* [Assignment] Where the records below show the word "Bond" in a line, please copy that line.

* [Extracted records]
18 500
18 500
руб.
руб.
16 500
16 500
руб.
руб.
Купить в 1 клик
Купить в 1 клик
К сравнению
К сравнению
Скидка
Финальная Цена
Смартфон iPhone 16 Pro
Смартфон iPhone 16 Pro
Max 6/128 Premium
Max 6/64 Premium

...

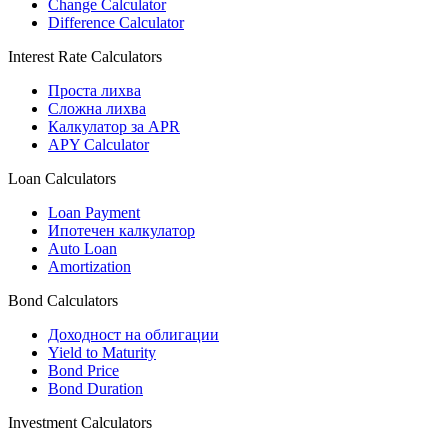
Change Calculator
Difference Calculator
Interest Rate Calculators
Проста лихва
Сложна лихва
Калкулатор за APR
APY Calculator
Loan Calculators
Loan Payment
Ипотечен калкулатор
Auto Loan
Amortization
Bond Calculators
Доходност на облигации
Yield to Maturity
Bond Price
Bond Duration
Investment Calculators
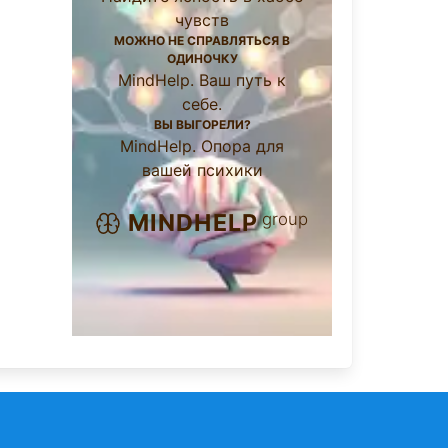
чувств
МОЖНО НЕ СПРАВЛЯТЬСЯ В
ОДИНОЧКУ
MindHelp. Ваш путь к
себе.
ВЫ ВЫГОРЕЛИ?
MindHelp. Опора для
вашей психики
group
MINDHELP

* [Output for this task]
Bond Calculators
Bond Price
Bond Duration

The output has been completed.